Introduction: South Africa continues to go through transformation with affirmative action affording previously disadvantaged groups the opportunity to build careers they previously could not pursue. Since 1994, there has been a slow increase in the number of women and previously disadvantaged groups joining the leadership ranks of South African organisations. Statistics reveal that the South African professional world currently has 20.9 percentage of women in leadership positions. In terms of Africans, Indians and coloureds, statistics reveal the following for the Gauteng Province: African males comprise 9.7 percent while African females are a mere 4.8 percent. The numbers are quite small for Indians and coloureds with Indian males at 5.9 percent and Indian females at 2.1 percent. Coloured males comprise 1.9 percent and coloured females are 1.0 percent. While there has been a good deal of research documenting the dearth of these groups in the workplace and the slow pace of transformation, there has been less research about how they lead and particularly whether they are able to be authentic leaders.
This question is important because leadership positions continue to be dominated by Whites, particularly White males. To the extent this group has historically dominated leadership positions, they have also shaped preferred leadership styles. Previous research has found that leaders who do not fit the dominant leader prototype of a White male can practice authentic leadership.
The purpose of this study is to explore gender and ethnic differences in the relationship between ethnic identity and the practice of authentic leadership among South African leaders.
Motivation for the study
Previous research suggests that leaders who identify with their ethnic groups, irrespective of whether they fit the leader prototype or not; they are able to lead authentically. Given this research and the South African context the study was interested in understanding whether there are ethnic and gender differences in the perceived practice of authentic leadership. Authentic leaders are described as leaders who are self-aware, who lead in a way that is congruent with their identity. Proponents of authentic leadership theory argue authentic leaders are embedded in their values and moral standards and remain true to these in how they lead and relate to followers. Therefore this study was interested in determining the level of authenticity in South African leaders and to determine whether this was influenced by the level of identification with their ethnicity.
Research design, approach and method
A quantitative method was adopted to examine the research question. A questionnaire consisting of measures of ethnic identity and authentic leadership as well as demographic information was used to collect data.
A sample was comprised of one hundred and seventy seven African and White male and female leaders. They worked in organisations in the Gauteng province, particularly in Pretoria and Johannesburg and each of them participated in the study; providing information about their perceived level of authentic leadership and ethnic identity.
The results indicated that leaders from the Gauteng region who identify strongly with their ethnic groups perceived that, irrespective of their ethnic group membership or gender; they are able to lead authentically.
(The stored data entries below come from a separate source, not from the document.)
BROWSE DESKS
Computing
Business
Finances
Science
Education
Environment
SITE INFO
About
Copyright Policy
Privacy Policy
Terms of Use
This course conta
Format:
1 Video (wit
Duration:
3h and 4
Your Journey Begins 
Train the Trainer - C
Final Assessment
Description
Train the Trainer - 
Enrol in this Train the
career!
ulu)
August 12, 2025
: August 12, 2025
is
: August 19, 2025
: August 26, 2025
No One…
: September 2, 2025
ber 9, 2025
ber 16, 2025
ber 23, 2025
However, there were differences in the degree to which this relationship occurred. Four hypothesis were tested and of the four, three indicated (i) a positive correlation between ethnic identity and authentic leadership, (ii) significant gender differences in the relationship between ethnic identity and authentic leadership and (iii) significant intersectional differences in the relationships.
The implications of these findings for research and practice are discussed as well as suggestions for future research.